The widespread grounding of the Boeing 737-MAX aircraft means that durable goods orders will likely be under added pressure the next few months, explained analysts at Wells Fargo. They also noted that the pause on deliveries also represents a near-term risk to equipment spending.
“Whether from the Defense Department or from private airlines, aircraft orders are usually a big swing factor in overall durable goods orders."
“The groundings apply only to the 737-MAX, the most recent generation of the world’s best-selling aircraft. Since the first shipment in May 2017, Boeing has delivered just 376 of the aircraft in question, though the total number of orders booked is just over 5,000, the earliest of which were recorded as far back as 2011. If some of those orders were to be canceled, the Commerce Department would subtract them from the headline figure in the month in which they occur for the durable goods report, according to notes in the report release and our discussions with Commerce Department staff.”

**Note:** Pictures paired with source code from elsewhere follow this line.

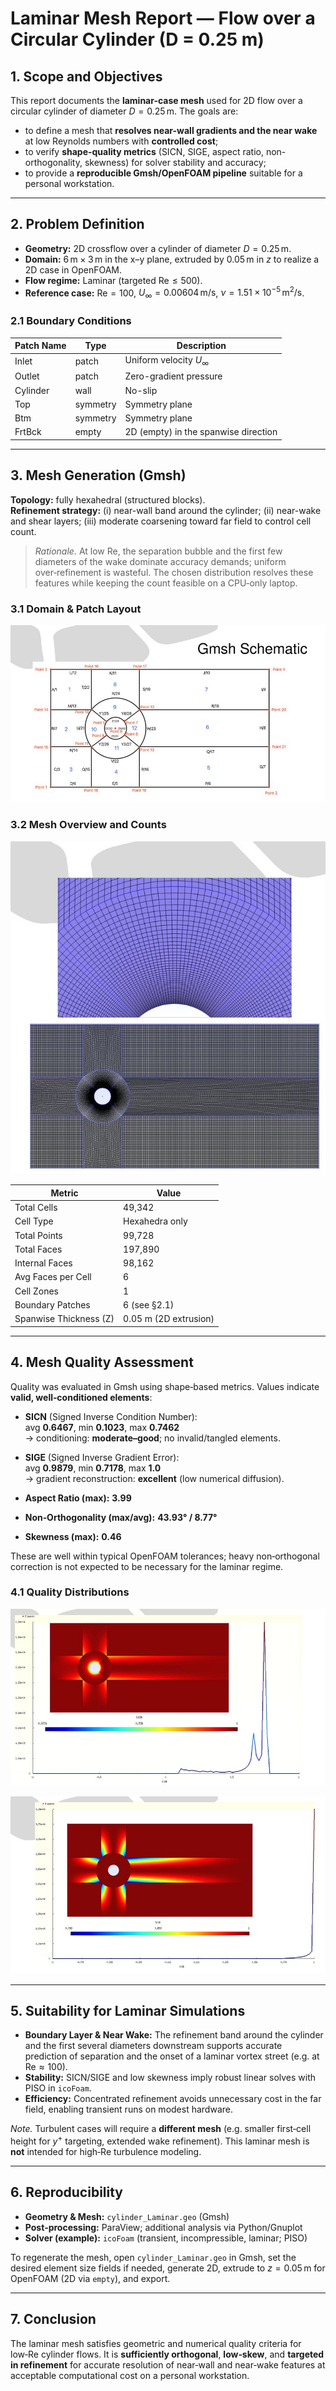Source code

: # Laminar Mesh Report — Flow over a Circular Cylinder (D = 0.25 m)

## 1. Scope and Objectives
This report documents the **laminar-case mesh** used for 2D flow over a circular cylinder of diameter $D=0.25\,\mathrm{m}$. The goals are:
- to define a mesh that **resolves near-wall gradients and the near wake** at low Reynolds numbers with **controlled cost**;
- to verify **shape-quality metrics** (SICN, SIGE, aspect ratio, non-orthogonality, skewness) for solver stability and accuracy;
- to provide a **reproducible Gmsh/OpenFOAM pipeline** suitable for a personal workstation.

---

## 2. Problem Definition

- **Geometry:** 2D crossflow over a cylinder of diameter $D=0.25\,\mathrm{m}$.
- **Domain:** $6\,\mathrm{m}\times 3\,\mathrm{m}$ in the x–y plane, extruded by $0.05\,\mathrm{m}$ in $z$ to realize a 2D case in OpenFOAM.
- **Flow regime:** Laminar (targeted $\mathrm{Re}\le 500$).
- **Reference case:** $\mathrm{Re}=100$, $U_\infty=0.00604\,\mathrm{m/s}$, $\nu=1.51\times 10^{-5}\,\mathrm{m^2/s}$.

### 2.1 Boundary Conditions
| Patch Name | Type     | Description                          |
|------------|----------|--------------------------------------|
| Inlet      | patch    | Uniform velocity $U_\infty$          |
| Outlet     | patch    | Zero-gradient pressure               |
| Cylinder   | wall     | No-slip                              |
| Top        | symmetry | Symmetry plane                       |
| Btm        | symmetry | Symmetry plane                       |
| FrtBck     | empty    | 2D (empty) in the spanwise direction |

---

## 3. Mesh Generation (Gmsh)

**Topology:** fully hexahedral (structured blocks).  
**Refinement strategy:** (i) near-wall band around the cylinder; (ii) near-wake and shear layers; (iii) moderate coarsening toward far field to control cell count.

> *Rationale.* At low $\mathrm{Re}$, the separation bubble and the first few diameters of the wake dominate accuracy demands; uniform over‑refinement is wasteful. The chosen distribution resolves these features while keeping the count feasible on a CPU‑only laptop.

### 3.1 Domain & Patch Layout
![Domain schematic](Laminar_Images/Schematics.jpg)

### 3.2 Mesh Overview and Counts
![Mesh view](Laminar_Images/Mesh.jpg)

| Metric                  | Value                  |
|-------------------------|------------------------|
| Total Cells             | 49,342                 |
| Cell Type               | Hexahedra only         |
| Total Points            | 99,728                 |
| Total Faces             | 197,890                |
| Internal Faces          | 98,162                 |
| Avg Faces per Cell      | 6                      |
| Cell Zones              | 1                      |
| Boundary Patches        | 6 (see §2.1)           |
| Spanwise Thickness (Z)  | 0.05 m (2D extrusion)  |

---

## 4. Mesh Quality Assessment

Quality was evaluated in Gmsh using shape‑based metrics. Values indicate **valid, well‑conditioned elements**:

- **SICN** (Signed Inverse Condition Number):  
  avg **0.6467**, min **0.1023**, max **0.7462**  
  → conditioning: **moderate–good**; no invalid/tangled elements.

- **SIGE** (Signed Inverse Gradient Error):  
  avg **0.9879**, min **0.7178**, max **1.0**  
  → gradient reconstruction: **excellent** (low numerical diffusion).

- **Aspect Ratio (max):** **3.99**  
- **Non‑Orthogonality (max/avg):** **43.93° / 8.77°**  
- **Skewness (max):** **0.46**

These are well within typical OpenFOAM tolerances; heavy non‑orthogonal correction is not expected to be necessary for the laminar regime.

### 4.1 Quality Distributions
![SICN distribution](Laminar_Images/SICN.jpg)



![SIGE distribution](Laminar_Images/SIGE.jpg)

---

## 5. Suitability for Laminar Simulations

- **Boundary Layer & Near Wake:** The refinement band around the cylinder and the first several diameters downstream supports accurate prediction of separation and the onset of a laminar vortex street (e.g. at $\mathrm{Re}\approx 100$).
- **Stability:** SICN/SIGE and low skewness imply robust linear solves with PISO in `icoFoam`.
- **Efficiency:** Concentrated refinement avoids unnecessary cost in the far field, enabling transient runs on modest hardware.

*Note.* Turbulent cases will require a **different mesh** (e.g. smaller first‑cell height for $y^+$ targeting, extended wake refinement). This laminar mesh is **not** intended for high‑Re turbulence modeling.

---

## 6. Reproducibility

- **Geometry & Mesh:** `cylinder_Laminar.geo` (Gmsh)
- **Post‑processing:** ParaView; additional analysis via Python/Gnuplot
- **Solver (example):** `icoFoam` (transient, incompressible, laminar; PISO)

To regenerate the mesh, open `cylinder_Laminar.geo` in Gmsh, set the desired element size fields if needed, generate 2D, extrude to $z=0.05\,\mathrm{m}$ for OpenFOAM (2D via `empty`), and export.

---

## 7. Conclusion

The laminar mesh satisfies geometric and numerical quality criteria for low‑Re cylinder flows. It is **sufficiently orthogonal**, **low‑skew**, and **targeted in refinement** for accurate resolution of near‑wall and near‑wake features at acceptable computational cost on a personal workstation.
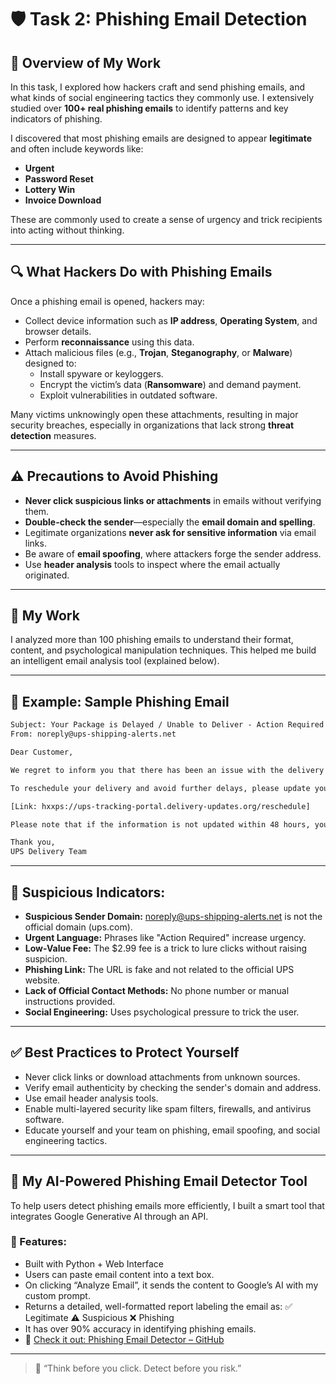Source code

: # 🛡️ Task 2: Phishing Email Detection

## 📌 Overview of My Work

In this task, I explored how hackers craft and send phishing emails, and what kinds of social engineering tactics they commonly use. I extensively studied over **100+ real phishing emails** to identify patterns and key indicators of phishing.

I discovered that most phishing emails are designed to appear **legitimate** and often include keywords like:

- **Urgent**
- **Password Reset**
- **Lottery Win**
- **Invoice Download**

These are commonly used to create a sense of urgency and trick recipients into acting without thinking.

---

## 🔍 What Hackers Do with Phishing Emails

Once a phishing email is opened, hackers may:

- Collect device information such as **IP address**, **Operating System**, and browser details.
- Perform **reconnaissance** using this data.
- Attach malicious files (e.g., **Trojan**, **Steganography**, or **Malware**) designed to:
  - Install spyware or keyloggers.
  - Encrypt the victim’s data (**Ransomware**) and demand payment.
  - Exploit vulnerabilities in outdated software.

Many victims unknowingly open these attachments, resulting in major security breaches, especially in organizations that lack strong **threat detection** measures.

---

## ⚠️ Precautions to Avoid Phishing

- **Never click suspicious links or attachments** in emails without verifying them.
- **Double-check the sender**—especially the **email domain and spelling**.
- Legitimate organizations **never ask for sensitive information** via email links.
- Be aware of **email spoofing**, where attackers forge the sender address.
- Use **header analysis** tools to inspect where the email actually originated.

---

## 🧠 My Work

I analyzed more than 100 phishing emails to understand their format, content, and psychological manipulation techniques. This helped me build an intelligent email analysis tool (explained below).

---

## 📧 Example: Sample Phishing Email

```txt
Subject: Your Package is Delayed / Unable to Deliver - Action Required  
From: noreply@ups-shipping-alerts.net  

Dear Customer,

We regret to inform you that there has been an issue with the delivery of your package (Tracking #1ZW234567890). The delivery was unsuccessful due to an unpaid shipping fee/incorrect address.

To reschedule your delivery and avoid further delays, please update your information and pay the outstanding fee of $2.99 by clicking on the link below:

[Link: hxxps://ups-tracking-portal.delivery-updates.org/reschedule]

Please note that if the information is not updated within 48 hours, your package will be returned to the sender.

Thank you,  
UPS Delivery Team
```

---

## 🔎 Suspicious Indicators:
- **Suspicious Sender Domain:** noreply@ups-shipping-alerts.net is not the official domain (ups.com).
- **Urgent Language:** Phrases like "Action Required" increase urgency.
- **Low-Value Fee:** The $2.99 fee is a trick to lure clicks without raising suspicion.
- **Phishing Link:** The URL is fake and not related to the official UPS website.
- **Lack of Official Contact Methods:** No phone number or manual instructions provided.
- **Social Engineering:** Uses psychological pressure to trick the user.

---

## ✅ Best Practices to Protect Yourself
- Never click links or download attachments from unknown sources.
- Verify email authenticity by checking the sender's domain and address.
- Use email header analysis tools.
- Enable multi-layered security like spam filters, firewalls, and antivirus software.
- Educate yourself and your team on phishing, email spoofing, and social engineering tactics.

---

## 🤖 My AI-Powered Phishing Email Detector Tool

To help users detect phishing emails more efficiently, I built a smart tool that integrates Google Generative AI through an API.

### 🔧 Features:
- Built with Python + Web Interface
- Users can paste email content into a text box.
- On clicking “Analyze Email”, it sends the content to Google’s AI with my custom prompt.
- Returns a detailed, well-formatted report labeling the email as:
✅ Legitimate
⚠️ Suspicious
❌ Phishing
- It has over 90% accuracy in identifying phishing emails.
- 🔗 [Check it out: Phishing Email Detector – GitHub](https://github.com/chandruthehacker/phishing-email-detector)

---

> 🧠 “Think before you click. Detect before you risk.”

“Considering the 737-MAX aircraft comprises almost half of Boeing’s orders in the past few years the total negative impact to durables could be substantial if airlines hold off on new 737-MAX orders the next few months.”
“Orders still came in during the grounding period and the Dreamliner has subsequently seen steady sales volume. Also reminiscent of that period, Boeing said they will continue to build the 737-MAX while it resolves the issue, which will likely prevent any major disruption to supply chains. Suspended deliveries, on the other hand, could weigh on capex spending as early as the current quarter.”
“The 737-MAX aircraft averaged roughly 40% of aircraft deliveries in the past three months. With fewer aircraft being shipped until the issue is resolved, we see some risk to our near-term outlook for equipment spending.”